• Ejercicios propuestos:
**A.** Indica si cada afirmación concuerda con la nota sobre la CGT: (i) los grupos de la interna de la central acordaron reanudar el diálogo con el Gobierno; (ii) las amenazas del sector de Hugo Moyano eran enunciadas siempre por Pablo, su hijo mayor; (iii) la "mesa chica" reunió solo a una parte de los sectores de la central. Responde sí o no y cita literalmente las palabras del texto que lo deciden.
**B.** Imprime sin cambios el tramo de la nota sobre la CGT que va desde "8 de septiembre" hasta "la reforma laboral.".

• Fragmento seleccionado:
+ + + + +
8 de septiembre 2017 - 00:00

CGT retoma vía diplomática y neutraliza a Pablo Moyano

La “mesa chica” de la central reunió ayer a todos sus sectores para trazar una estrategia común frente a la idea del Gobierno de avanzar con la reforma laboral.

marcha atrás. Juan Carlos Schmid había sido el portavoz del moyanismo para ir a un paro en el acto del 22 de agosto. Ayer quedó descartado.
marcha atrás. Juan Carlos Schmid había sido el portavoz del moyanismo para ir a un paro en el acto del 22 de agosto. Ayer quedó descartado.
El acuerdismo terminó de imponerse ayer como estrategia de la CGT. Los principales grupos que conforman la interna de la central acordaron reanudar el diálogo con el Gobierno, fortalecer el esquema del triunvirato luego de las turbulencias que sufrió en las últimas semanas- y neutralizar las amenazas del sector de Hugo Moyano, siempre enunciadas por Pablo, su hijo mayor. Bajo ese paraguas de entendimientos la organización fijó su plan de acción para las próximas semanas, que incluirá el inicio de discusiones con la administración de Mauricio Macri por aspectos de una reforma laboral, tal como había anticipado ayer este diario.
+ + + + +
• Entradas guardadas:
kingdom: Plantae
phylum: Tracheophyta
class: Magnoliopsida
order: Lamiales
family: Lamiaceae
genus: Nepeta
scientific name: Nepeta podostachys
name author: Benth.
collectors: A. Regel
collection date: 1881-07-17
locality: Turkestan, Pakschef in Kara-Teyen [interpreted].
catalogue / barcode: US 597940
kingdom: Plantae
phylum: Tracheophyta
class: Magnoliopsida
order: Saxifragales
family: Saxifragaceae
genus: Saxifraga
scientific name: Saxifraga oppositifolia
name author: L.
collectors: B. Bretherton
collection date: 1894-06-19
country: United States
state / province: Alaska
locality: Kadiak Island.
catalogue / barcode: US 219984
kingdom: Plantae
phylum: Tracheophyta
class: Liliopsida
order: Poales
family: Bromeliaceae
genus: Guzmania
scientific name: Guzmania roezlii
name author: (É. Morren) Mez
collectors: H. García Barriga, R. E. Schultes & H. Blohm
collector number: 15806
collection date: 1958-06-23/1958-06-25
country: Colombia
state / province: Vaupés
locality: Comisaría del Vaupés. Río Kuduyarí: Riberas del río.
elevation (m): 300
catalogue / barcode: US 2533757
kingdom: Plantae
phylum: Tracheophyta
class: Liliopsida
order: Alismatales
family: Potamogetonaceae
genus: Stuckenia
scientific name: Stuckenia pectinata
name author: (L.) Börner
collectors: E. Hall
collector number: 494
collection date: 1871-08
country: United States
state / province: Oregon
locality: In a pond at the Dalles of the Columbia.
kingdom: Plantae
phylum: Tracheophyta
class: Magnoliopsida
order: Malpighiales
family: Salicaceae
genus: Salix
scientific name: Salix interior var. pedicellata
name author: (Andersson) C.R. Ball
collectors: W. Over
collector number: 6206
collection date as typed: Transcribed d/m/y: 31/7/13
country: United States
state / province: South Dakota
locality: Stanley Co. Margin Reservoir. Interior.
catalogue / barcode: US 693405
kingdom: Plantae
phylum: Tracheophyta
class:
+ + + + +
• Soluciones del ejercicio:
**A.**
(i) Sí: «Los principales grupos que conforman la interna de la central acordaron reanudar el diálogo con el Gobierno».
(ii) Sí: «las amenazas del sector de Hugo Moyano, siempre enunciadas por Pablo, su hijo mayor».
(iii) No: «La “mesa chica” de la central reunió ayer a todos sus sectores».

**B.**
8 de septiembre 2017 - 00:00

CGT retoma vía diplomática y neutraliza a Pablo Moyano

La “mesa chica” de la central reunió ayer a todos sus sectores para trazar una estrategia común frente a la idea del Gobierno de avanzar con la reforma laboral.